In vivo inhibition of nuclear factor-kappa B activation prevents inducible nitric oxide synthase expression and systemic hypotension in a rat model of septic shock.. S F Liu; X Ye; A B Malik (1997) Journal of immunology (Baltimore, Md. : 1950) display abstract
We determined the in vivo function of LPS-induced nuclear factor-kappa B (NF-kappa B) activation in mediating inducible nitric oxide synthase (iNOS) mRNA and protein expression, and systemic arterial hypotension in a rat model of septic shock. LPS (8 mg/kg i.v.) challenge of rats activated NF-kappa B within 15 min in lung tissue, and the response persisted up to 4 h.
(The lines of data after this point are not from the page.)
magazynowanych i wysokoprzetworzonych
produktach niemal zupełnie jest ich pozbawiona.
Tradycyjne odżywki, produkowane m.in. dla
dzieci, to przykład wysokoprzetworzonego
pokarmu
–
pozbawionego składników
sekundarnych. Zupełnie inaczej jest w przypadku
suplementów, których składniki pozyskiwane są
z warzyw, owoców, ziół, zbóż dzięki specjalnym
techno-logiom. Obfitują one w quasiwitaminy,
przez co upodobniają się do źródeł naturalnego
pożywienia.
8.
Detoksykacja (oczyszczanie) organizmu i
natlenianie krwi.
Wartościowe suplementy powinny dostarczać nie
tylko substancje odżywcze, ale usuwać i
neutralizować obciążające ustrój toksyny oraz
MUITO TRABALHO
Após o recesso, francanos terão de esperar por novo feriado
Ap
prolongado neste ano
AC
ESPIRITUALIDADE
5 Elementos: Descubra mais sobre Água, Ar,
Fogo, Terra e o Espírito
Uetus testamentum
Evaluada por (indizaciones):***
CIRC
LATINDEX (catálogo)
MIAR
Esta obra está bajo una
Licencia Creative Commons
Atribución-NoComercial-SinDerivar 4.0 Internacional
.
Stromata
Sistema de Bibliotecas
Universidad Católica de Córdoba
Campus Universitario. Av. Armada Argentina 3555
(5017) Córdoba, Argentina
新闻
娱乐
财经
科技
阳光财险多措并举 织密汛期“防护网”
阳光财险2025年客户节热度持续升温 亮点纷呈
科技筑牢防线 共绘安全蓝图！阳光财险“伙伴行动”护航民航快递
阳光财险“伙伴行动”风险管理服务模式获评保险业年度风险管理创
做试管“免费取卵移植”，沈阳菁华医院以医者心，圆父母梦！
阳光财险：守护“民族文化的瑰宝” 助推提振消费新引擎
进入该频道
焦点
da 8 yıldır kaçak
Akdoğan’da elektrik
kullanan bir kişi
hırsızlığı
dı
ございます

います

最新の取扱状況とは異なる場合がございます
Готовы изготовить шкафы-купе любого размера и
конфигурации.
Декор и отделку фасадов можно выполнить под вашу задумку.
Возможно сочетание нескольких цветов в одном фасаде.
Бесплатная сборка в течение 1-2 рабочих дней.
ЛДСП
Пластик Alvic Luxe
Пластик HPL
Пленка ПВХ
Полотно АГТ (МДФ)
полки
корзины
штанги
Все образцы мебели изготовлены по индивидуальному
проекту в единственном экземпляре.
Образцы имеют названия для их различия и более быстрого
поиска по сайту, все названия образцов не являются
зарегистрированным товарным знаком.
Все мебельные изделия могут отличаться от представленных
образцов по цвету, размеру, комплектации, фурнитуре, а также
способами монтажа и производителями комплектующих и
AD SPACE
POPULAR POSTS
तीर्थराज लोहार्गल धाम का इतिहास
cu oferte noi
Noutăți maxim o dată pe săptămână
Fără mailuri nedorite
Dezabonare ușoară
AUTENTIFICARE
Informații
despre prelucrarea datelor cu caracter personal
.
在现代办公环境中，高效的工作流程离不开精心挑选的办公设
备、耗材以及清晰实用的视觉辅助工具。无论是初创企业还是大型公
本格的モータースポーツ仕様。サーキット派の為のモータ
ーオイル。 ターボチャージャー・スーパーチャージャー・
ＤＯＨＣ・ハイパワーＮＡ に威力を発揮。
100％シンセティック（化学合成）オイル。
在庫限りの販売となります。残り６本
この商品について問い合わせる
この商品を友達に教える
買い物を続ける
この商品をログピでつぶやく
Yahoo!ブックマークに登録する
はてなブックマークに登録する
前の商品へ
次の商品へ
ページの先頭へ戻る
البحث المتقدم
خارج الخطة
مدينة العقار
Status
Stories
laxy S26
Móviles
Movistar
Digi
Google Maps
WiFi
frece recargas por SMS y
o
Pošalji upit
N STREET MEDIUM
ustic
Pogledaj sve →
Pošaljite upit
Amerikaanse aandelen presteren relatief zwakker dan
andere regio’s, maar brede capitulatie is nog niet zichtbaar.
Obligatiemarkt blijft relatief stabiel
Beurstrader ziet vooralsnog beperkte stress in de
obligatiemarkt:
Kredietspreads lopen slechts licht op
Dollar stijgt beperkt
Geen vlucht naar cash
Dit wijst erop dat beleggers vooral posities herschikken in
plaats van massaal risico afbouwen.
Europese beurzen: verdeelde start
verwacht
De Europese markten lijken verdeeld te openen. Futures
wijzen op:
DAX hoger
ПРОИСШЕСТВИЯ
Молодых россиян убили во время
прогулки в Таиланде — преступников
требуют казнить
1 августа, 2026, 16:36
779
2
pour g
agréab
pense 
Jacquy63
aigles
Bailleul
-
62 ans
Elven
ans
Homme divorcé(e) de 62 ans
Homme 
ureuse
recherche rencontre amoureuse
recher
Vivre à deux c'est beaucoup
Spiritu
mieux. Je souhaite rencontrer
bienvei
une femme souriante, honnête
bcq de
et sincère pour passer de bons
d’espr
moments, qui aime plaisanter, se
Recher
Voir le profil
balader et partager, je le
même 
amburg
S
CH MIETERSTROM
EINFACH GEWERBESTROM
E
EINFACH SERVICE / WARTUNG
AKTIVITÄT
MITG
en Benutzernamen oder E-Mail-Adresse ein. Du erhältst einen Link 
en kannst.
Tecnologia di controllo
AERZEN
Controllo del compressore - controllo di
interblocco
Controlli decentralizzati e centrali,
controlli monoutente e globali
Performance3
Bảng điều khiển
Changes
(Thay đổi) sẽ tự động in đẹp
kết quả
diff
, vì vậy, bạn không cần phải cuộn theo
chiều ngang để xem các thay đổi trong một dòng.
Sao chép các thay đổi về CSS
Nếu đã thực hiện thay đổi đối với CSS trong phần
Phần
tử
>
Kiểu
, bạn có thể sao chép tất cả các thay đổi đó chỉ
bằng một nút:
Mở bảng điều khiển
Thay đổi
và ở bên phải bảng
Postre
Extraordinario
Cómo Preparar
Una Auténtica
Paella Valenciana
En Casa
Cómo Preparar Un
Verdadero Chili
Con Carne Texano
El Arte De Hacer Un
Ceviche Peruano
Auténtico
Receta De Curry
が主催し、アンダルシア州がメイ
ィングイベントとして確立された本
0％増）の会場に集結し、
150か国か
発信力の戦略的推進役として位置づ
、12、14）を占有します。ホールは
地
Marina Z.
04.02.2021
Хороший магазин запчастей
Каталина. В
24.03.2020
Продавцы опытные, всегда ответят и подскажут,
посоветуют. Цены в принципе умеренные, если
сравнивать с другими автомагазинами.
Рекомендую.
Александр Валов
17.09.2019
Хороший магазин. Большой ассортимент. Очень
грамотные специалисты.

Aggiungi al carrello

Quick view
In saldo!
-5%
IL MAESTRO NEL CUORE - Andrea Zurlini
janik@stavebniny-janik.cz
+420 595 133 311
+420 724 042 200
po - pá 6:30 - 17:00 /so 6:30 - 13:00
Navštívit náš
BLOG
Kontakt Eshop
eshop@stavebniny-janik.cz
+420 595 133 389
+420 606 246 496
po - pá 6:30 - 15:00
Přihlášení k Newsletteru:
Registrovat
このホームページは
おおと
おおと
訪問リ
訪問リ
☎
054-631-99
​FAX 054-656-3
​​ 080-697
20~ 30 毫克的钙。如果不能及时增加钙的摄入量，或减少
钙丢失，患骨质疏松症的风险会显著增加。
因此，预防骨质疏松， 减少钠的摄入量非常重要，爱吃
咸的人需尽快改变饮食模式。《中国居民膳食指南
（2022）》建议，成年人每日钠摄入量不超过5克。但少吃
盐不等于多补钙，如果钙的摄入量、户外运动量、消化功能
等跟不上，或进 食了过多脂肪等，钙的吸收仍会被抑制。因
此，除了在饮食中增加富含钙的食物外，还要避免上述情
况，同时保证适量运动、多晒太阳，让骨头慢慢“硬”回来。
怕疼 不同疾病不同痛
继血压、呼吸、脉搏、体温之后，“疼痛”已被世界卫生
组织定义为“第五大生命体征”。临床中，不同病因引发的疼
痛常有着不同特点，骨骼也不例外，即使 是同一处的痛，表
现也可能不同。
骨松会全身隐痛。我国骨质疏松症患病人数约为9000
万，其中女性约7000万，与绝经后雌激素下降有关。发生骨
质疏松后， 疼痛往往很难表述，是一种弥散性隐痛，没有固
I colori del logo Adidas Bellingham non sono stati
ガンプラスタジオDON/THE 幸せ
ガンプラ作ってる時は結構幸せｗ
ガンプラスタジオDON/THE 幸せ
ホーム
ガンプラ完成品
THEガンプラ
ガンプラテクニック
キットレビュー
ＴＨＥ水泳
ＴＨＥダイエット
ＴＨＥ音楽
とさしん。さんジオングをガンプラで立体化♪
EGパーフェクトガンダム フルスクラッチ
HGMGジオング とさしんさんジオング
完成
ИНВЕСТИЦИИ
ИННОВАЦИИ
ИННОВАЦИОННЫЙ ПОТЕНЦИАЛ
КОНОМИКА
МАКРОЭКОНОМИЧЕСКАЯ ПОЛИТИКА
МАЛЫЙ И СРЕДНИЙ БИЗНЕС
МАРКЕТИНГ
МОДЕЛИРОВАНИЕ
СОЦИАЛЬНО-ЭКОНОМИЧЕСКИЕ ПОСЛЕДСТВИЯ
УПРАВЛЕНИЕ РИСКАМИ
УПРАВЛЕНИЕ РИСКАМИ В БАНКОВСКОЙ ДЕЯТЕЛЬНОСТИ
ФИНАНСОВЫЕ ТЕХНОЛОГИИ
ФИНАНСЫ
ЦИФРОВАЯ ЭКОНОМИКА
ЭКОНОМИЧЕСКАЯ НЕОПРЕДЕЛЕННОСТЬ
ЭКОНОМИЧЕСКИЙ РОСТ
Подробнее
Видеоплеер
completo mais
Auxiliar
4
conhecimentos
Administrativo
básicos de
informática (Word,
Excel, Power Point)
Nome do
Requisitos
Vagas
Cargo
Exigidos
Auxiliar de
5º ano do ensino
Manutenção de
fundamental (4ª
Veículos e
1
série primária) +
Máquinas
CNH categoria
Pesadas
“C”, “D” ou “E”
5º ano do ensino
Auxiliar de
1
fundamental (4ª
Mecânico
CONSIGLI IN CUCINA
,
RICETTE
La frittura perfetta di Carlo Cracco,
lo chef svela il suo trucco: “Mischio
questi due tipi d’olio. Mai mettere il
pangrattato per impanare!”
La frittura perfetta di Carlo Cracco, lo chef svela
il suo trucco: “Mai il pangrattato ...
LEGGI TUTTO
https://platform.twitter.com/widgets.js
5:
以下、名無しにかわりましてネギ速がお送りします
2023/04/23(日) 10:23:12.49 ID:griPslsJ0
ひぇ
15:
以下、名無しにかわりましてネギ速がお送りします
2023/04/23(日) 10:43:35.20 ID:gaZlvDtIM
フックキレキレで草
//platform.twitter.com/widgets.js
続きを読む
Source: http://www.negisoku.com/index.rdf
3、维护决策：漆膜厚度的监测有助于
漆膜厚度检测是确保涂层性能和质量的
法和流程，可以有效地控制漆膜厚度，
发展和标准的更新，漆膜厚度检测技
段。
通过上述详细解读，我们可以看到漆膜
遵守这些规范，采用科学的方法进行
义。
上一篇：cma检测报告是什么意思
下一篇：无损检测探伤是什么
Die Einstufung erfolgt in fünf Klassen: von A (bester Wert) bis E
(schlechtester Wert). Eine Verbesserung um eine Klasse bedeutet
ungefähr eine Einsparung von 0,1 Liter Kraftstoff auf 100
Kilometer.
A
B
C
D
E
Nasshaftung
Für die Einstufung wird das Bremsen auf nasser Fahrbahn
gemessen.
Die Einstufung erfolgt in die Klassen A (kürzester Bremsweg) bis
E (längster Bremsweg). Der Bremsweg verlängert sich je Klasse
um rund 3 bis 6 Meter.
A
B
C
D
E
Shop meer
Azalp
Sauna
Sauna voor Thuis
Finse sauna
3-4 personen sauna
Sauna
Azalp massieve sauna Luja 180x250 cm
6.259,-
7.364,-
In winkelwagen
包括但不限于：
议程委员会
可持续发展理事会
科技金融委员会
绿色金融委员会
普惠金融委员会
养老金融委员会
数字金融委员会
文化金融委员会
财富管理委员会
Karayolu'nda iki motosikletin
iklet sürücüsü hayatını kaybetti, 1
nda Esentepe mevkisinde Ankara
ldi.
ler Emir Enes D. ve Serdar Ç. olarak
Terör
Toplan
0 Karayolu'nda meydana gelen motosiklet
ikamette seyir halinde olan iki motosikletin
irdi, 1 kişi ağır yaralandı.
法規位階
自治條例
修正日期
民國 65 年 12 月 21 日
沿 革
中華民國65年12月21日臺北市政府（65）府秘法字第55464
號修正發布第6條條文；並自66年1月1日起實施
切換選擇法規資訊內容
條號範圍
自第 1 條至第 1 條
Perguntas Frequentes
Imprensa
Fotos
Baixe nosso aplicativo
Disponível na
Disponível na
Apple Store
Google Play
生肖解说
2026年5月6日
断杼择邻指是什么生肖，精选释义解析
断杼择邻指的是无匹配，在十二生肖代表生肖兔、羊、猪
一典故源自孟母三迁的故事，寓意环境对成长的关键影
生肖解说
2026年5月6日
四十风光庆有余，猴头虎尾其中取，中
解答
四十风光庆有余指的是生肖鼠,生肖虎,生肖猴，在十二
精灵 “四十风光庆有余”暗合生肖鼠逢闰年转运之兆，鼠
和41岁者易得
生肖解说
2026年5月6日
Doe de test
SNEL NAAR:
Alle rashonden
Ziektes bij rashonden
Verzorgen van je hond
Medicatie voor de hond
NF-kappa B activation preceded the induction of iNOS mRNA. Pyrrolidine dithiocarbamate (PDTC), an inhibitor of NF-kappa B effective in cellular studies, prevented NF-kappa B activation in vivo and reduced iNOS mRNA expression and the increase in iNOS activity activated by LPS. At PDTC concentrations of 50, 100, and 200 mg/kg, the reductions of iNOS mRNA were 20, 46, and 48%, and the reductions in iNOS activity were 59, 66, and 75%, respectively. The PDTC concentration-dependent reductions in iNOS activity produced similar decreases in plasma nitrite/nitrate concentrations. PDTC also prevented the decrease in arterial blood pressure induced by LPS. These results demonstrate that activation of NF-kappa B is a critical in vivo regulatory mechanism mediating LPS-induced iNOS expression and the resultant systemic hypotension.